**Estratto:**
◆ ◆ ◆ ◆ ◆ ◆ ◆
“Più polli, meno maiali”: la peste suina non c’è ma fa già sentire i suoi effetti in Valle d’Aosta
«Stiamo pensando di diversificare la produzione. Avvieremo l’allevamento di polli e oche e ridurremo il numero di maiali. Il rischio è troppo alto». La peste suina in Valle d’Aosta non è ancora arrivata e si spera non arrivi mai. I casi registrati nelle scorse settimane sono circoscritti ad alcune zone del Piemonte e della Liguria. Tuttavia il ritrovamento di cinghiali infetti nelle regioni limitrofe ha già conseguenze pure da noi. E’ il caso dell’azienda Amorland di Arnad. Un’eccellenza nella produzione di montagna, che ha il proprio fiore all’occhiello nei salumi di suino nero cresciuto allo stato brado. Un tipo di allevamento che sarebbe a forte rischio nel caso di ulteriore diffusione della malattia che - è bene ricordarlo - è pericolosissima e spesso letale per cinghiali e maiali ma non è trasmissibile all’uomo.
«Per il momento sembra che non ci sia un rapido allargamento a macchia d’olio dei casi, come si era temuto in un primo tempo. - dice Massimo Belforte, marito della titolare Elisa Urbano - Dal servizio sanitario della Regione finora non ci hanno prescritto alcuna misura ma si sono raccomandati di prestare molta attenzione. Attualmente non abbiamo maiali: prima li tenevamo pure d’inverno ma da un paio di anni, a causa anche dei lupi, li prendiamo direttamente in primavera. La nostra è comunque una progettazione a lungo termine, i maiali vanno macellati oltre i due anni di età. Siamo dell’idea di prenderne, ma in numero minore rispetto agli anni scorsi. Non sappiamo se il focolaio rimarrà circoscritto nella zona attuale o si espanderà, quindi vogliamo essere “elastici” per assorbire l’eventuale urto, diversificando la produzione per non rischiare di perdere tutto. Punteremo ad esempio maggiormente sulla coltivazione di spezie con cui produciamo birra e liquori e sull’allevamento avicolo, di polli e oche. Adesso il problema in Valle d’Aosta non c’è e bisogna evitare allarmismi, tuttavia stiamo allerta perché se dovesse fuoriuscire dall’areale attuale potrebbe non metterci molto ad arrivare qui».
Le misure prese nelle zone colpite dal contagio in Piemonte e Liguria sono state estreme, arrivando fino al divieto di praticare trekking e mountain bike. «La fortuna delle nostre valli è che rimangono abbastanza isolate tra loro e gli agenti patogeni si propagano molto più lentamente che in pianura. - conclude Massimo Belforte - Il motivo per cui è vietato il trekking è che gli indumenti e le scarpe sono i principali vettori. Tanto che in molti allevamenti è prevista la disinfezione delle calzature prima di entrare».
◆ ◆ ◆ ◆ ◆ ◆ ◆
**Estratti delle righe:**
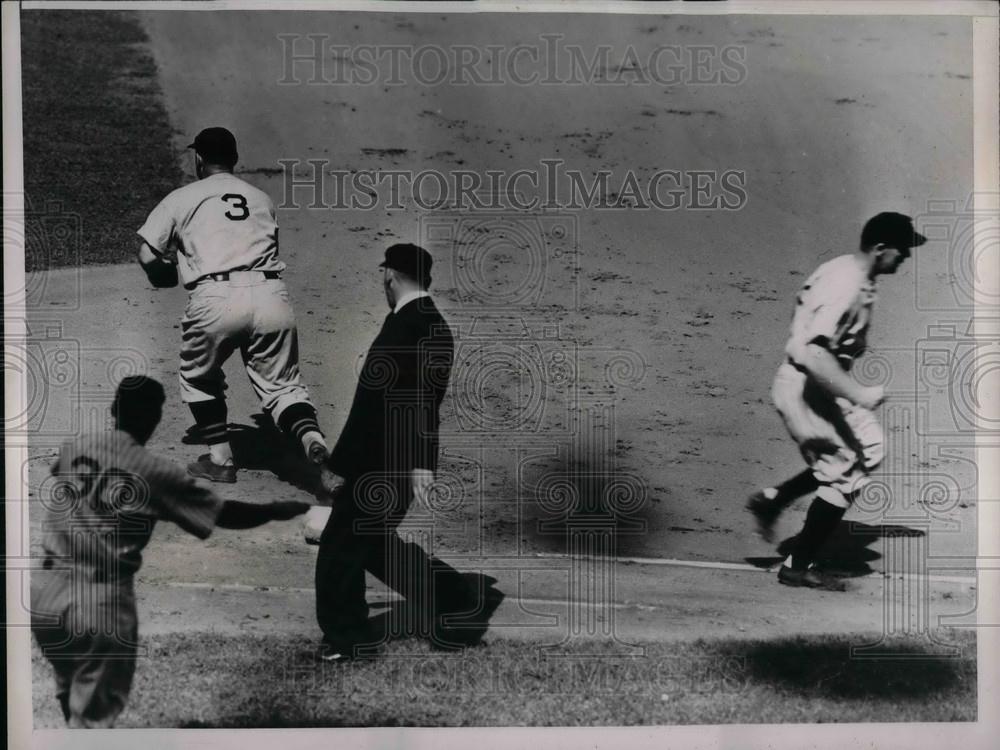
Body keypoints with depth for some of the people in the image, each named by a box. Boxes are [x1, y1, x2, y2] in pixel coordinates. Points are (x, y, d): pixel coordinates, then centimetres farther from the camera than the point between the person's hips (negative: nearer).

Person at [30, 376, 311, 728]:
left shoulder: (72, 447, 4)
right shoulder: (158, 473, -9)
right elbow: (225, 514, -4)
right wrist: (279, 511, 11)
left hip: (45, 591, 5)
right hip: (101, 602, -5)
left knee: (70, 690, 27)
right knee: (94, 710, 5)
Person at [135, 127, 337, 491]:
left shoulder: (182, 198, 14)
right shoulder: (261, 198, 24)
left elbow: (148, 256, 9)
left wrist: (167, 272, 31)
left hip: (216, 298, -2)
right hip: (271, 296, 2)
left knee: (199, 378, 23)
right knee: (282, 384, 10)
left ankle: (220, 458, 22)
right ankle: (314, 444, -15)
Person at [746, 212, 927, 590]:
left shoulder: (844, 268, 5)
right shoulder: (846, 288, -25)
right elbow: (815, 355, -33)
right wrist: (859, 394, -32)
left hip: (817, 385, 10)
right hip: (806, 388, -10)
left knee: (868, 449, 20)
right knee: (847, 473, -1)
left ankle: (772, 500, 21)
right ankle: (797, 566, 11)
◆ ◆ ◆ ◆ ◆ ◆ ◆
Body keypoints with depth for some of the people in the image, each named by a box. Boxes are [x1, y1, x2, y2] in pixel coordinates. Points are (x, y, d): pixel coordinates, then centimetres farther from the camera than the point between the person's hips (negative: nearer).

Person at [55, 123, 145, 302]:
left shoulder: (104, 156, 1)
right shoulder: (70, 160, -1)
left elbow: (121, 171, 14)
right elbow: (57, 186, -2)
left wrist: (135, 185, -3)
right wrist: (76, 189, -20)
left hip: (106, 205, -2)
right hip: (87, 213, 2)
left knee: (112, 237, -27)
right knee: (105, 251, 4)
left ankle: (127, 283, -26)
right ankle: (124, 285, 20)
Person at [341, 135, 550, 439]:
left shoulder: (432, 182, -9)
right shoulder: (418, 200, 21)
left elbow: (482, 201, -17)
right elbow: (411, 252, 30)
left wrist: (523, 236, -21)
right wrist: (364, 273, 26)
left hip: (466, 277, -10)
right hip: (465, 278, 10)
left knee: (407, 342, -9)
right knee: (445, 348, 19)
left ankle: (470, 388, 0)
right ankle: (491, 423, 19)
◆ ◆ ◆ ◆ ◆ ◆ ◆
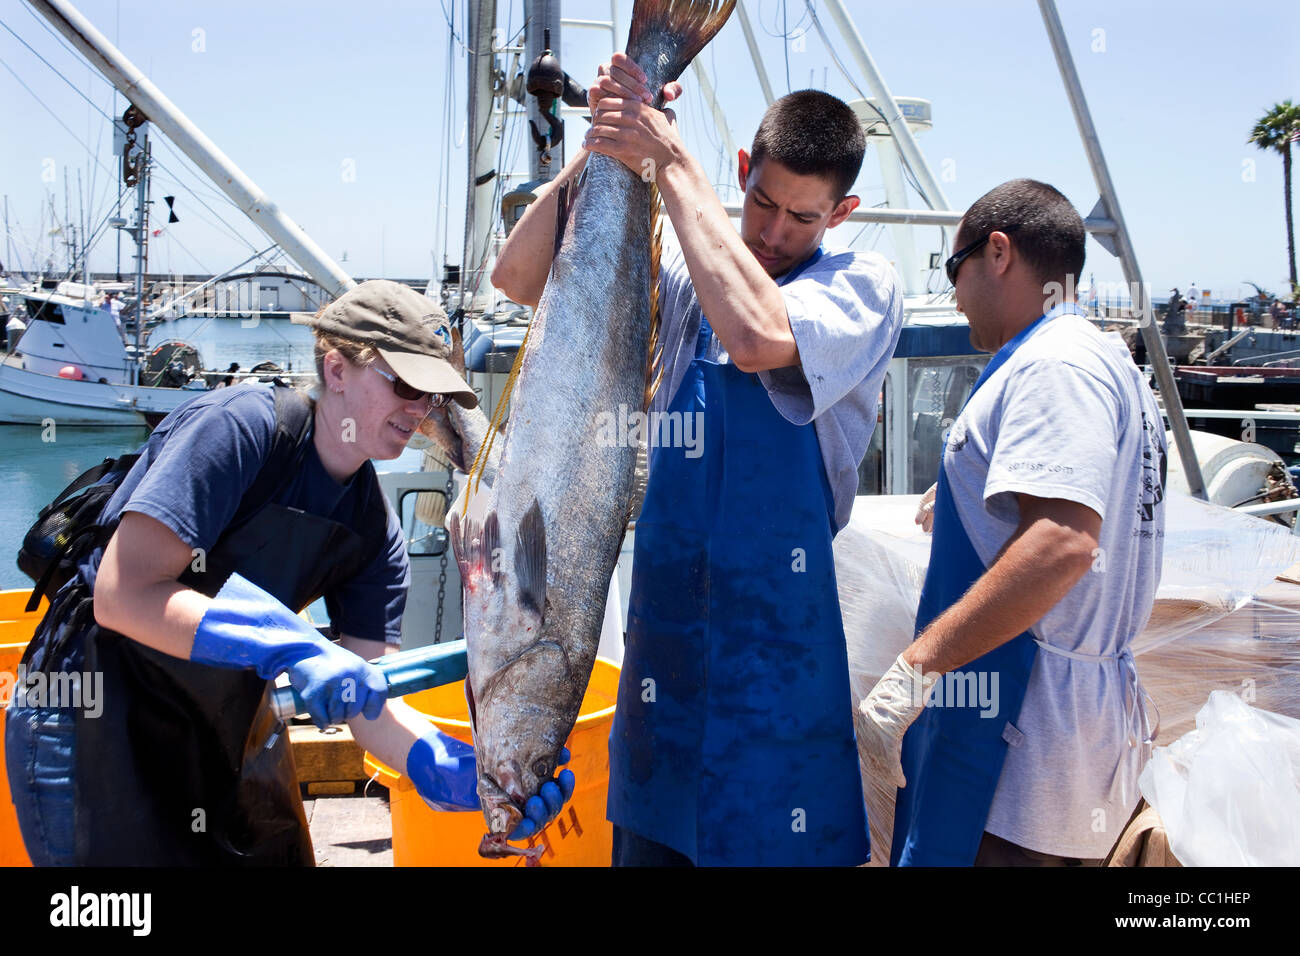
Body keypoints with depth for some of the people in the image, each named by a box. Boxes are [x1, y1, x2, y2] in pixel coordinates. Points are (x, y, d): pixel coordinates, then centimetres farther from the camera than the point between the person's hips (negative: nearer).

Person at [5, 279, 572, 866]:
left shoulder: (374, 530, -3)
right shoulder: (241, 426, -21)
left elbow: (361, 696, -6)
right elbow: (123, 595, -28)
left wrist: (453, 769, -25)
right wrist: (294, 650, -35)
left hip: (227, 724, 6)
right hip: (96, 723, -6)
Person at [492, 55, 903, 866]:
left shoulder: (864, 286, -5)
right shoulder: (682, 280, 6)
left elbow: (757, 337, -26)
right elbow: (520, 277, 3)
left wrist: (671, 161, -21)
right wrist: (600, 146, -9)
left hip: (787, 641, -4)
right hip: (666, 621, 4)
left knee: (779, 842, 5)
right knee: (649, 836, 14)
◆ ◆ ◆ ◆ ◆ ◆ ◆
**Cosa fare:**
Per ciascuna affermazione indica se concorda con l'articolo sulla peste suina, rispondendo sì o no e citando alla lettera le parole decisive dell'articolo: (a) la malattia è trasmissibile all'uomo; (b) i maiali vanno macellati oltre i due anni di età; (c) il servizio sanitario della Regione ha già prescritto misure all'azienda. Le righe costituiscono materiale a sé, distinto dall'articolo.

**Risposta:**
(a) No: «non è trasmissibile all’uomo».
(b) Sì: «i maiali vanno macellati oltre i due anni di età».
(c) No: «Dal servizio sanitario della Regione finora non ci hanno prescritto alcuna misura».